EXERCISE DESCRIPTION: Pull out every line of the records that contains the string "traffic", treating uppercase and lowercase letters as different.

Saved data entries:
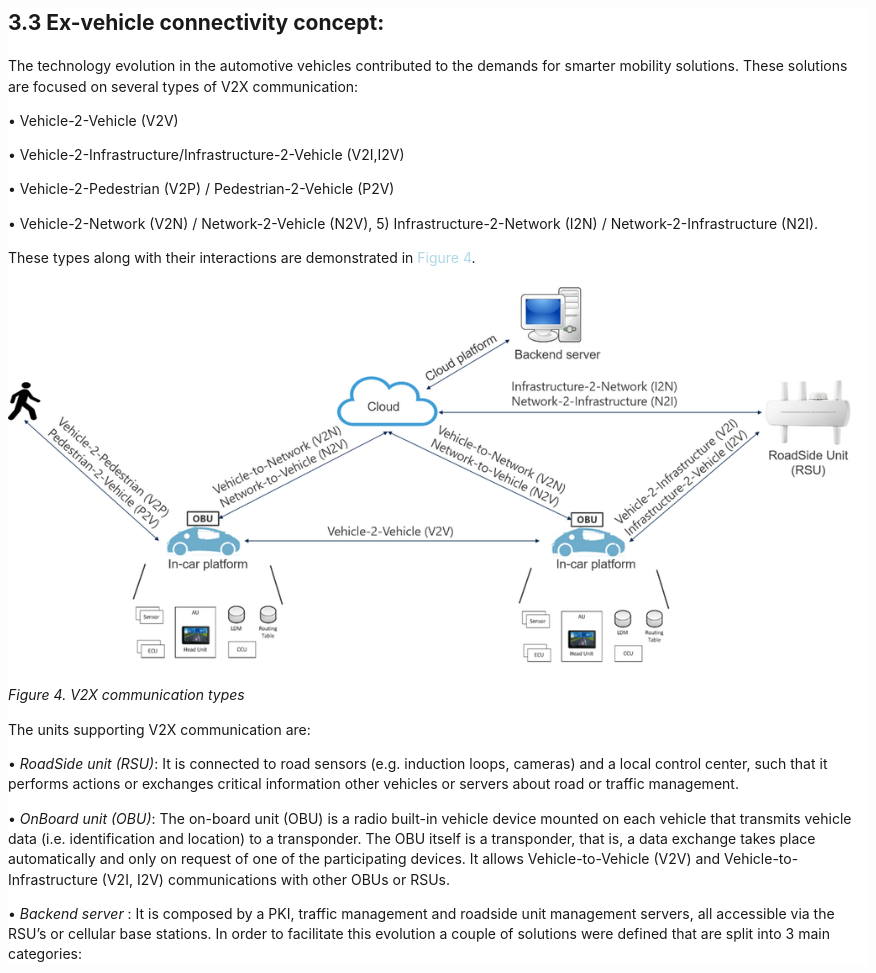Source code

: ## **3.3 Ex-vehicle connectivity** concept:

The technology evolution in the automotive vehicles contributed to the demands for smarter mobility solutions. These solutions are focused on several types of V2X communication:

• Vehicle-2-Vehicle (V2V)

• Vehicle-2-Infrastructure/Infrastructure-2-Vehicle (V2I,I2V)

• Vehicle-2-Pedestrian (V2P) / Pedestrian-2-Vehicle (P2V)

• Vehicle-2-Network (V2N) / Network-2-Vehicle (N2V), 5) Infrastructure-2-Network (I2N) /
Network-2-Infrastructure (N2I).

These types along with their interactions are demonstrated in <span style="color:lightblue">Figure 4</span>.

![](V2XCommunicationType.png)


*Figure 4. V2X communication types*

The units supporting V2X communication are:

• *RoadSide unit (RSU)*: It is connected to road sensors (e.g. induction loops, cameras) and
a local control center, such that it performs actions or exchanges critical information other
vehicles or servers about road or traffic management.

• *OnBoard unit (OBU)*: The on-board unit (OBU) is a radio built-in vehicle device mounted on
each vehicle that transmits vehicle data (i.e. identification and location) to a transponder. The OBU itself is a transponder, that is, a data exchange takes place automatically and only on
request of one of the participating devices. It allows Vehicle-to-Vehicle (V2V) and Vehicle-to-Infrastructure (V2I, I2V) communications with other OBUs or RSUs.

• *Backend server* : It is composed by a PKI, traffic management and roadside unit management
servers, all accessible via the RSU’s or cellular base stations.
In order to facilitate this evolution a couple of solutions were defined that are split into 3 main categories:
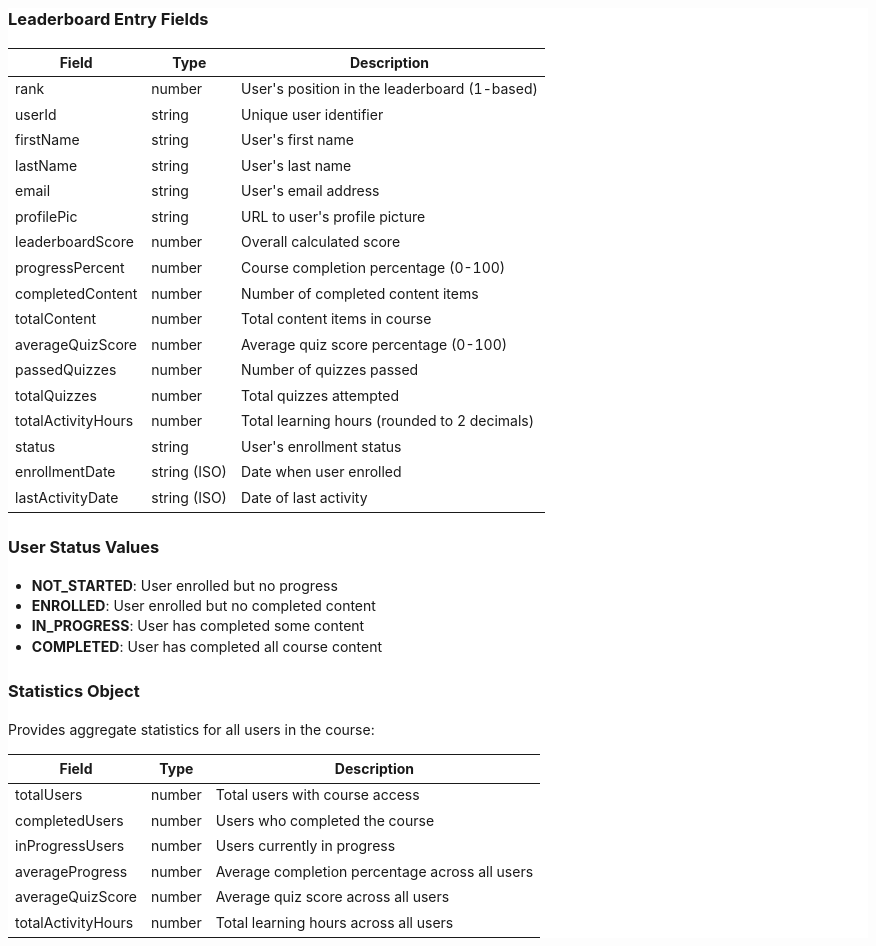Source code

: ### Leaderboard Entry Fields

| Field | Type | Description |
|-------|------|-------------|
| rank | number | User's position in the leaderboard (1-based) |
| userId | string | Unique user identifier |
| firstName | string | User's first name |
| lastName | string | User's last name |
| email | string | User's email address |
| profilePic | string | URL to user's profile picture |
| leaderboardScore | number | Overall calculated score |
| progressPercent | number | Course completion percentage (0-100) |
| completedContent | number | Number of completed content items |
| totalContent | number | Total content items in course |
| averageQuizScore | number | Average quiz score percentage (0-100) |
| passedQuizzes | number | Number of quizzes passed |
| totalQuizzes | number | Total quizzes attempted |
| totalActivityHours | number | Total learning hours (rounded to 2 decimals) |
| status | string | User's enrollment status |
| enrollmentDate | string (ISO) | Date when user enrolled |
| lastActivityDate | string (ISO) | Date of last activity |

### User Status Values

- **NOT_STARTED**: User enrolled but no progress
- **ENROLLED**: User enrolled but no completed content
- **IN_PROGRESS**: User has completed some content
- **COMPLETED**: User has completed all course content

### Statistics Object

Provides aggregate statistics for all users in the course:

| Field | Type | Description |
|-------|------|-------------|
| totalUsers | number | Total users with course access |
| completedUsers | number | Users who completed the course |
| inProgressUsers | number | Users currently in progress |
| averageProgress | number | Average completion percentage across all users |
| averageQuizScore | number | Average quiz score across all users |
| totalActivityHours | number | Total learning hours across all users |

SOLUTION TO THIS PROBLEM:
vehicles or servers about road or traffic management.
• *Backend server* : It is composed by a PKI, traffic management and roadside unit management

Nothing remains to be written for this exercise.